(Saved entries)
-=-=-=-=-

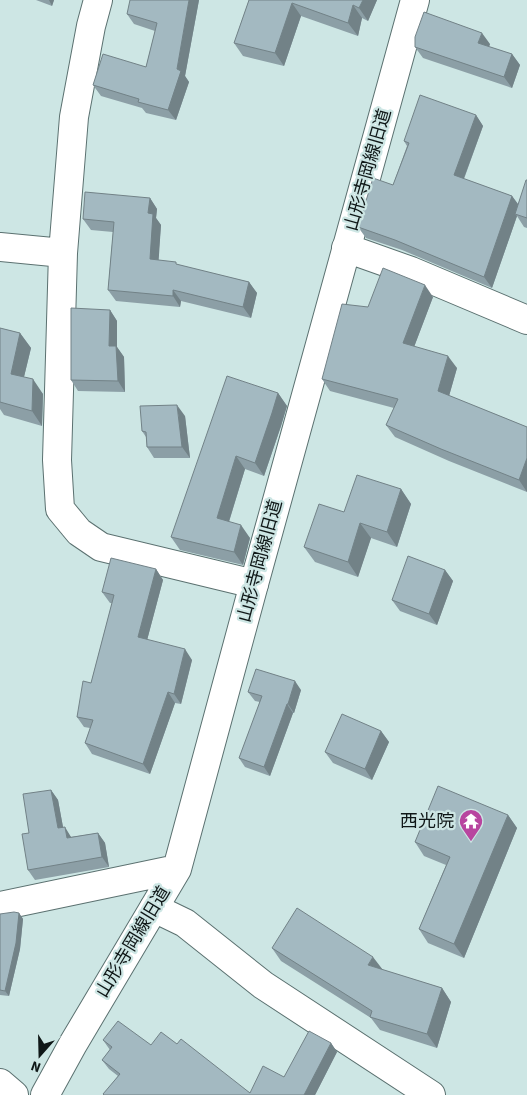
<svg xmlns="http://www.w3.org/2000/svg" width="527" height="1095" viewBox="0 0 527 1095" font-family="'Source Sans 3','Noto Sans JP',sans-serif">
	<style>
		.lines { fill: none; stroke-linecap: round; stroke-linejoin: round }
		.minor-casing { stroke: #5b7170; stroke-width: 30 }
		.tertiary-casing { stroke: #5b7170; stroke-width: 30 }
		.minor { stroke: #fff; stroke-width: 28 }
		.tertiary { stroke: #fff; stroke-width: 28 }
		.wall { fill: #8c9fa6 }
		.shaded-wall { fill: #728287 }
		.building { fill: #a3b9c1; stroke: #728287 }
		.labels { text-anchor: middle; dominant-baseline: central; stroke-width: 4.5; stroke-linejoin: round; paint-order: stroke }
		.street-label { font-size: 18px; fill: #0f1717; stroke: #cde6e4 }
		.poi-label { font-size: 18px; fill: #0f1717; stroke: #cde6e4; text-anchor: end }
	</style>
	<rect width="100%" height="100%" fill="#cde6e4"/>
	<g class="lines">
		<!-- minor casing -->
		<g class="minor-casing">
			<path id="minor" d="M98,0L91,26L74,117L63,253L57,460L60,509L79,532L101,547L254,584
				M0,247L63,253
				M346,248L411,271L527,320
				M154,908L185,923L263,985L431,1095
				M0,1083L14,1095"/>
		</g>
		<!-- tertiary casing -->
		<g class="tertiary-casing">
			<path id="tertiary" d="M0,906L177,869
				M45,1095L73,1044L177,869L254,584L415,0"/>
		</g>
		<!-- minor -->
		<use href="#minor" class="minor"/>
		<!-- tertiary -->
		<use href="#tertiary" class="tertiary"/>
	</g>
	<!-- wall -->
	<path class="wall" d="M36,0H54L52,6Z
		M199,0L185,76L189,82L176,120L146,113L142,108L101,96L93,85L146,67L155,31L134,24L127,14Z
		M249,0H377L368,21L362,18L358,36L301,16L284,66L243,56L234,43Z
		M490,44L489,47L512,54L520,65L512,88L423,58L415,47Z
		M476,115L483,126L464,179L512,196L518,204L527,180V228L524,227L517,216L492,288L402,250L366,238L358,227L393,185L407,146L404,141Z
		M150,198L157,209L156,218L161,225L158,260L249,282L257,293L251,318L181,301L180,307L116,301L108,290L113,232L91,230L83,219Z
		M433,297L414,347L457,368L449,396L527,427V492L449,461L395,437L386,425L394,408L330,391L322,379L368,307Z
		M110,310L117,321V347L124,357L125,392L78,391L71,380Z
		M0,328L20,333L31,348L24,377L43,394L42,426L4,415L0,409Z
		M278,393L287,406L281,426L264,476L245,469L229,522L250,538L243,565L180,550L171,537Z
		M185,416L190,458H154L147,447L146,437L142,431Z
		M401,489L411,504L397,547L371,538L358,577L315,562L304,547L344,512Z
		M156,569L163,580L147,640L192,660L181,704L175,703L150,774L92,754L85,743L90,728L84,727L77,717L91,683L112,603H110L102,592Z
		M445,570L453,581L437,625L400,611L392,600Z
		M301,690L294,713H293L270,776L245,767L239,758L260,702L255,701L248,692Z
		M381,731L389,742L372,780L333,763L325,752Z
		M51,790L58,800L63,827L71,837L98,833L105,843L109,867L35,880L28,870Z
		M508,815L517,828L464,958L428,943L419,929L446,865L424,856L415,842Z
		M19,913L23,919L20,949L9,996L0,995V914Z
		M272,948L383,970L442,988L451,1002L437,1048L380,1030L371,1018L281,961Z
		M103,1040L151,1045L177,1044L250,1093L284,1077L331,1043L337,1052L315,1095H103L118,1076L109,1069L102,1060L110,1050Z"/>
	<!-- shaded-wall -->
	<path class="shaded-wall" d="M49,0H54L52,6Z
		M189,0H199L185,76L189,82L176,120L168,110L177,69Z
		M363,0H377L368,21L359,8Z
		M292,3L301,16L284,66L275,53Z
		M353,5L362,18L358,36L348,23Z
		M482,33L490,44L486,54L478,43Z
		M512,54L520,65L512,88L504,77Z
		M476,115L483,126L461,186L454,175Z
		M512,196L520,207L515,214L517,216L492,288L484,277Z
		M150,198L157,209L156,218L161,225L158,270L150,259L148,213Z
		M249,282L257,293L251,318L243,307Z
		M425,285L433,297L411,355L403,343Z
		M173,290L181,301L180,307L173,296Z
		M110,310L117,321V347L124,357L125,392L118,381L109,346Z
		M20,333L31,348L21,389L11,374Z
		M448,356L457,368L447,403L438,391Z
		M33,379L43,394L42,426L32,411Z
		M278,393L287,406L281,426L264,476L255,463Z
		M177,405L185,416L190,458L182,447Z
		M236,456L245,469L226,531L217,518Z
		M527,458V492L519,480Z
		M401,489L411,504L397,547L387,532Z
		M360,523L371,538L358,577L348,562Z
		M241,525L250,538L243,565L234,552Z
		M156,569L163,580L145,648L138,637Z
		M445,570L453,581L437,625L429,614Z
		M185,649L192,660L181,704L174,694Z
		M295,681L301,690L294,713L288,704Z
		M168,692L175,703L150,774L143,764Z
		M287,704L293,713L270,776L264,767Z
		M381,731L389,742L372,780L365,769Z
		M51,790L58,800L65,838L58,828Z
		M508,815L517,828L464,958L454,944Z
		M65,827L71,837L67,838Z
		M98,833L105,843L109,867L102,857Z
		M19,913L23,919L20,949L9,996L5,991Z
		M373,957L383,970L368,965Z
		M442,988L451,1002L437,1048L427,1034Z
		M331,1043L337,1052L315,1095H304Z"/>
	<!-- building -->
	<path class="building" d="M130,0H189L177,69L181,71L168,110L138,102L139,99L93,85L103,54L146,67L157,23L127,14Z
		M249,0H363L359,8L353,5L348,23L292,3L275,53L234,43Z
		M424,12L482,33L478,43L512,54L504,77L415,47V37Z
		M420,95L476,115L454,175L512,196L484,277L395,240L358,227L373,178L393,185L409,143L404,141Z
		M526,180H527V218L515,214Z
		M85,192L150,198L148,213L153,214L150,259L176,262V264L249,282L243,307L173,290V296L108,290L114,222L83,219Z
		M383,268L425,285L403,343L448,356L438,391L527,427V458L519,480L441,449L386,425L398,399L322,379L342,304L368,307Z
		M71,308L110,310L109,346H116L118,381L71,380Z
		M0,328L20,333L11,374L33,379L32,411L0,402Z
		M227,376L278,393L272,413L255,463L236,456L217,518L241,525L234,552L171,537Z
		M177,405L182,447H147L146,432L142,431L140,406Z
		M357,475L401,489L387,532L360,523L348,562L304,547L319,504L344,512Z
		M408,556L445,570L429,614L392,600Z
		M111,558L156,569L138,637L185,649L174,694L168,692L143,764L85,743L93,720L77,717L83,681L91,683L114,595L102,592Z
		M256,669L295,681L288,704H287L264,767L239,758L262,696L248,692Z
		M342,714L381,731L365,769L325,752Z
		M438,786L508,815L454,944L419,929L450,857L415,842Z
		M51,790L58,828L65,827L67,838L98,833L102,857L28,870L22,834L29,833L23,794Z
		M297,908L373,957L368,965L442,988L427,1034L370,1017L372,1011L272,948Z
		M14,912L19,913L16,943L5,991L0,990V914Z
		M118,1021L151,1045L161,1032L177,1044L181,1039L250,1093L263,1066L284,1077L309,1031L331,1043L304,1095H104L103,1094L120,1074L102,1060L112,1047L103,1040Z"/>
	<!-- icons -->
	<defs>
		<g id="temple-pin" transform="scale(1.25)"><path d="M0 17L-7.5 6A9.5 9.5 0 1 1 7.5 6Z" fill="#b8459f" stroke="#cde6e4"/><path d="M0-6L5-2H3V0L6.5 2.5H4V6H1.5V3h-3V6H-4V2.5H-6.5L-3 0V-2H-5Z" fill="#fff"/></g>
	</defs>
	<g fill-rule="evenodd">
		<use href="#temple-pin" x="471" y="821"/>
	</g>
	<g class="labels">
		<!-- street labels -->
		<g class="street-label">
			<text transform="translate(368 170) rotate(-74)">山形寺岡線旧道</text>
			<text transform="translate(260 561) rotate(-75)">山形寺岡線旧道</text>
			<text transform="translate(133 942) rotate(-59)">山形寺岡線旧道</text>
		</g>
		<!-- poi labels -->
		<g class="poi-label">
			<text x="454" y="821">西光院</text>
		</g>
	</g>
	<!-- north arrow -->
	<g transform="translate(40 1055) rotate(200)" stroke="#cde6e4" stroke-width="4" paint-order="stroke">
	<path d="M0-4L9 19L0 12L-9 19Z" fill="#0f1717"/>
	<text y="-8" font-size="14" font-weight="bold" text-anchor="middle" fill="#0f1717">N</text>
	</g>
</svg>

-=-=-=-=-

Instructions to follow: Which lines above run from the one containing "M476,115L483,126L461,186L454,175Z" to the one containing "M185,649L192,660L181,704L174,694Z"? Give them again exactly, both ends included.

Reply to the exercise:
		M476,115L483,126L461,186L454,175Z
		M512,196L520,207L515,214L517,216L492,288L484,277Z
		M150,198L157,209L156,218L161,225L158,270L150,259L148,213Z
		M249,282L257,293L251,318L243,307Z
		M425,285L433,297L411,355L403,343Z
		M173,290L181,301L180,307L173,296Z
		M110,310L117,321V347L124,357L125,392L118,381L109,346Z
		M20,333L31,348L21,389L11,374Z
		M448,356L457,368L447,403L438,391Z
		M33,379L43,394L42,426L32,411Z
		M278,393L287,406L281,426L264,476L255,463Z
		M177,405L185,416L190,458L182,447Z
		M236,456L245,469L226,531L217,518Z
		M527,458V492L519,480Z
		M401,489L411,504L397,547L387,532Z
		M360,523L371,538L358,577L348,562Z
		M241,525L250,538L243,565L234,552Z
		M156,569L163,580L145,648L138,637Z
		M445,570L453,581L437,625L429,614Z
		M185,649L192,660L181,704L174,694Z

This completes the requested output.